Maybe Nickerson Field is cursed.
First, the Boston Braves bolted town for Milwaukee in 1953. The Boston Breakers of the doomed United States Football League only lasted a year at Nickerson in 1983 before heading south to New Orleans.
Then, the Boston University football team was cut in 1997.
After the field’s resurfacing in 2001, the Terrier field hockey team was forced to cross the river to compete on turf at Harvard University and then the Massachusetts Institute of Technology’s Jack Barry Field.
After trying to overcome the fate of the USFL version, the Women’s United Soccer Association’s Boston Breakers are the latest emigrants from the field.
When the professional women’s soccer league suspended operations Monday, however, the fragile state of women’s professional sports comes to mind more than the ghosts who live somewhere between Harry Agganis Way and Babcock Street.
After struggling financially through three years of competition, the league’s Board of Governors voted to suspend play.
A decline in fan support from the league’s opening season, combined with a lack of revenue from corporate sponsorship, sealed the WUSA’s fate, league officials said. Poor television ratings also caused the league to lose its TV contract.
But BU women’s soccer coach Nancy Feldman said the league’s failure is not a reflection of the state of women’s sports, but rather the nature of professional sports in general.

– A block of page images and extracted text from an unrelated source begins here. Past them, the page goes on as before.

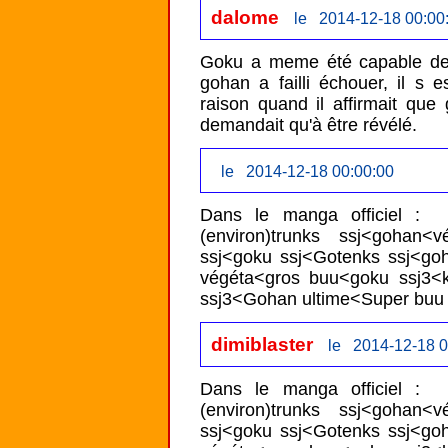
dalome
le 2014-12-18 00:00
Goku a meme été capable de p
gohan a failli échouer, il s 
raison quand il affirmait que
demandait qu'à être révélé.
le 2014-12-18 00:00:00
Dans le manga officiel :  k
(environ)trunks ssj<gohan<
ssj<goku ssj<Gotenks ssj<goh
végéta<gros buu<goku ssj3<k
ssj3<Gohan ultime<Super buu
dimiblaster
le 2014-12-18 0
Dans le manga officiel :  k
(environ)trunks ssj<gohan<
ssj<goku ssj<Gotenks ssj<goh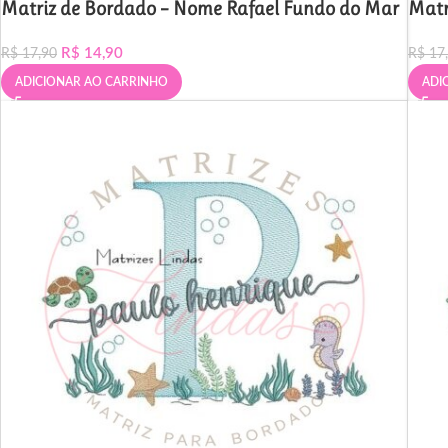
Matriz de Bordado – Nome Rafael Fundo do Mar
Matr
R$
14,90
R$
17,90
R$
17
ADICIONAR AO CARRINHO
ADI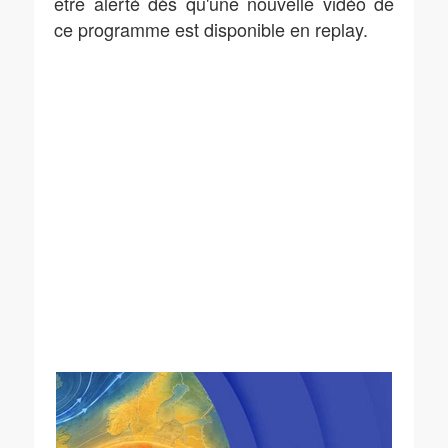
être alerté dès qu'une nouvelle vidéo de
ce programme est disponible en replay.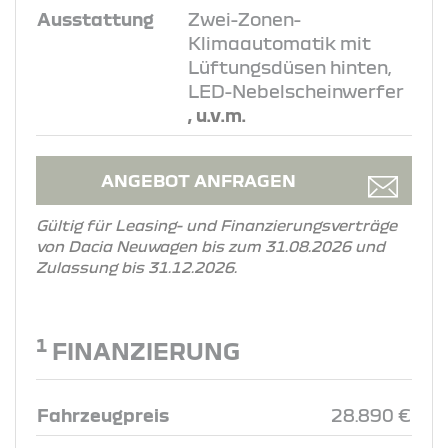
Ausstattung
Zwei-Zonen-
Klimaautomatik mit
Lüftungsdüsen hinten,
LED-Nebelscheinwerfer
, u.v.m.
ANGEBOT ANFRAGEN
Gültig für Leasing- und Finanzierungsverträge
von Dacia Neuwagen bis zum 31.08.2026 und
Zulassung bis 31.12.2026.
1
FINANZIERUNG
Fahrzeugpreis
28.890 €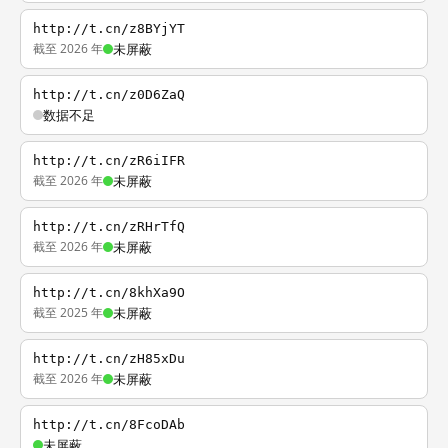
http://t.cn/z8BYjYT
截至 2026 年
未屏蔽
http://t.cn/z0D6ZaQ
数据不足
http://t.cn/zR6iIFR
截至 2026 年
未屏蔽
http://t.cn/zRHrTfQ
截至 2026 年
未屏蔽
http://t.cn/8khXa9O
截至 2025 年
未屏蔽
http://t.cn/zH85xDu
截至 2026 年
未屏蔽
http://t.cn/8FcoDAb
未屏蔽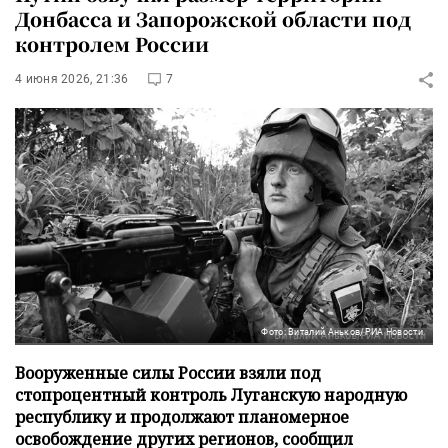
Донбасса и Запорожской области под
контролем России
4 июня 2026, 21:36
7
Фото: Виталий Аньков/РИА Новости
Вооруженные силы России взяли под
стопроцентный контроль Луганскую народную
республику и продолжают планомерное
освобождение других регионов, сообщил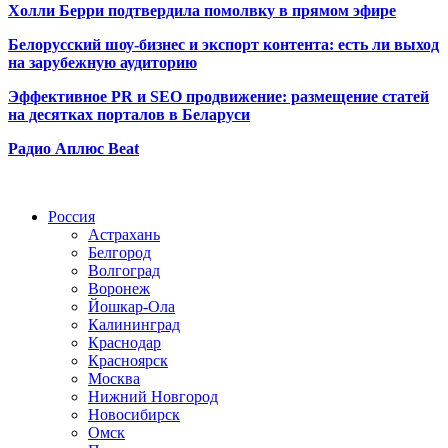
Холли Берри подтвердила помолвк
у в прямом эфире
Белорусский шоу-бизнес и экспорт контента: есть ли выход
на зарубежную аудиторию
Эффективное PR и SEO продвижение:
размещение статей
на десятках порталов в Беларуси
Радио Аплюс Beat
Радио по странам
Россия
Астрахань
Белгород
Волгоград
Воронеж
Йошкар-Ола
Калининград
Краснодар
Красноярск
Москва
Нижний Новгород
Новосибирск
Омск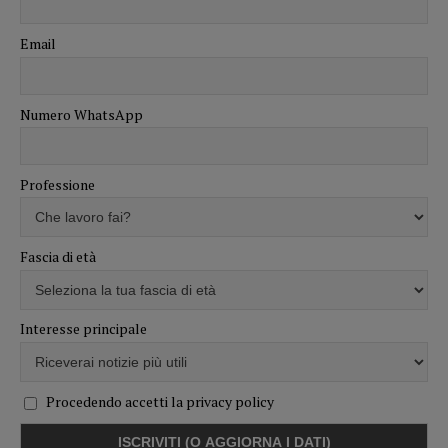
Email
Numero WhatsApp
Professione
Fascia di età
Interesse principale
Procedendo accetti la privacy policy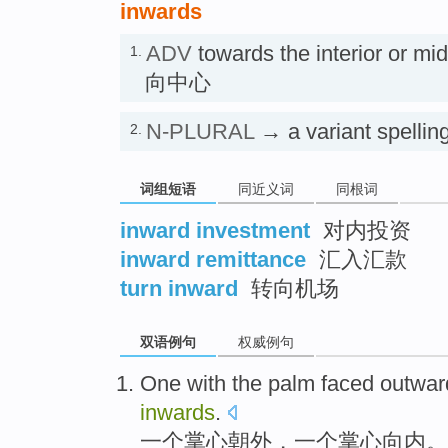
inwards
ADV
towards the interior or m
1.
向中心
N-PLURAL
→ a variant spellin
2.
词组短语
同近义词
同根词
inward investment
对内投资
inward remittance
汇入汇款
turn inward
转向机场
双语例句
权威例句
One
with the
palm
faced outwar
inwards
.
一
个
掌心
朝外
，一个掌心
向
内。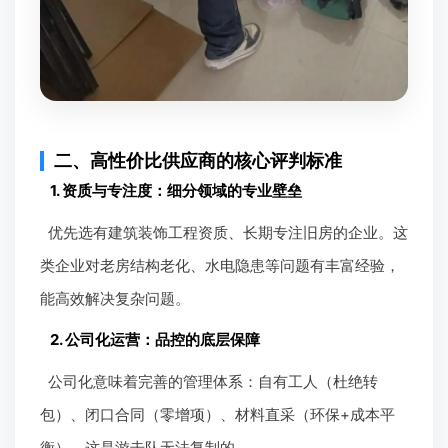
二、高性价比供应商的核心评判标准
1. 资质与专注度：细分领域的专业壁垒
优先选有建筑装饰工程资质、长期专注旧房的企业。这
类企业对老房结构老化、水电隐患等问题有丰富经验，
能高效解决复杂问题。
2. 公司化运营：品控的底层保障
公司化意味着完善的管理体系：自有工人（杜绝转
包）、闭口合同（零增项）、材料直采（环保+成本平
衡），这是游击队无法复制的。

‘I think we all are missing out,’ Feldman said. ‘Not just girls and women, but quite honestly, in my opinion, men. I think [the WUSA] is a fresh look at what professional sports can be, with all that is wrong with professional sports.
‘[The players] were more on our level than the multi-millionaire, high-profile athletes that are currently in professional sports,’ she continued.
Feldman also said the league’s suspension will not affect participation in women’s sports, which is at a high and continues to grow. However, young female athletes will lose a group of role models.
‘I don’t think it hurt the grassroots of playing and the participation and opportunities of playing for girls,’ she said. ‘The WUSA provides great role models for women, and that’s what we’re losing. We’re losing another opportunity for women to look up and say ‘I can get there. I can carry myself as a professional.”
That blow has hit all women involved in soccer, from toddlers tripping over the soccer ball, to pre-teen soccer stars whose walls are lined with posters of Washington Freedom star Mia Hamm and high school players.
Boston-area fans have lost a local asset as well as a team of professionals, including U.S. National Team members Kate Sobrero and Kristine Lilly, will no longer play on BU’s campus.
But the next class of players that would have entered the league may be the hardest hit group, which might have included BU senior goalkeeper Jessica Clinton.
‘I did have aspirations [to play in the WUSA],’ Clinton said, clearly emphasizing the past tense. ‘I trained with [the Breakers] this summer, and it put my hopes up. It’s a great letdown for women’s soccer.’
However, the ‘letdown’ was not exactly unexpected, she said.
‘Seeing from attendance, you sort of knew it was going to happen. You expect it,’ Clinton said.
While women’s soccer feels the brunt of the league’s failure, other women’s sports are feeling the heat at the professional level as well.
In the days of Title IX and a height of opportunity and equality for women’s sports at most levels professional women’s sports have yet to find a way to pull even with the men. Women’s sports lack similar marketing power, as sports fans still turn out in much greater numbers to see their favorite teams and superstars in the National Basketball Association, National Football League, National Hockey League and Major League Baseball.
And female athletes have yet to see anything comparing with the corporate sponsorship of men like LeBron James, who signed a lucrative deal with Nike before even playing a professional game.
BU women’s basketball coach Margaret McKeon might have the right diagnosis: it just takes time.
‘The people are going to support [women’s sports],’ McKeon said. ‘You just have to get through a decade before we see a real fan base. We have to wait a whole generation. With all the women athletes today, men should be watching out.’
McKeon said when today’s fans mainly in their 20s, 30s or even younger grow older, they will combine with a younger generation to form a larger fan base.
Her sport’s professional version has seen its share of problems as well, as questions arose last off-season about the Women’s National Basketball Association’s financial state.
‘It says a lot about both leagues that they have lasted as long as they have, and the future is bright,’ she said, adding that the NBA’s financial support of the WNBA virtually secures the league’s future.
‘It’s not going to be the last time [the WUSA plays], I’m certain,’ McKeon said.
In a statement, league officials said they hope the 2003 FIFA Women’s World Cup starting across the United States this weekend will rejuvenate interest in the sport as it did in 1999, sparking the founding of the WUSA in 2001. The Olympics next summer also have potential to gather sponsors and fans for women’s soccer.
‘I do think the league can rebound and be successful in the future,’ Feldman said. ‘It definitely is a money issue, but I don’t think they’re far off from making it work. I don’t think they are far from securing the sponsorships. I am hoping the women’s world cup will give them a boost.’
Clinton mirrored Feldman’s hopes.
‘The world cup is coming up … and next year is the Olympics,’ she said. ‘I think it’s almost better off to be put on hold.’